### Exercise
Reproduce every entry word for word. Drop all pictures from the copy.

### The input
------------------------------------------------------------
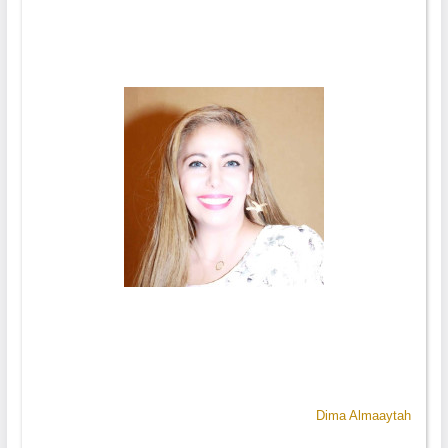
Dima Almaaytah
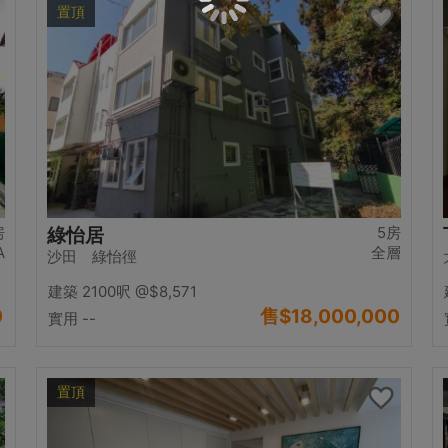
置頂
房
5房
綠怡居
A
全層
沙田 綠怡徑
建築 2100呎
@$8,571
0
售
$18,000,000
實用 --
置頂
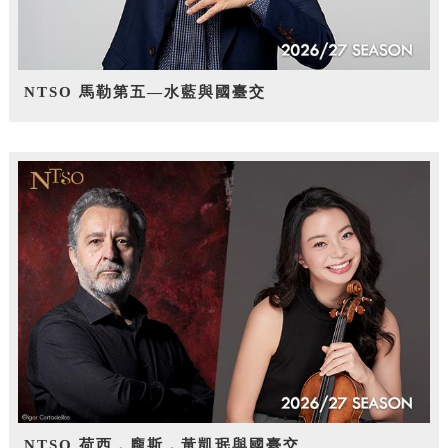
NTSO 馬勒第五—水藍與國臺交
NTSO 荷西．龐斯，黃凱珉與國臺交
------------------------------------------------------------
### Exercise response
Dima Almaaytah
置頂
房
5房
綠怡居
A
全層
沙田 綠怡徑
建築 2100呎
@$8,571
0
售
$18,000,000
實用 --
置頂
NTSO 馬勒第五—水藍與國臺交
NTSO 荷西．龐斯，黃凱珉與國臺交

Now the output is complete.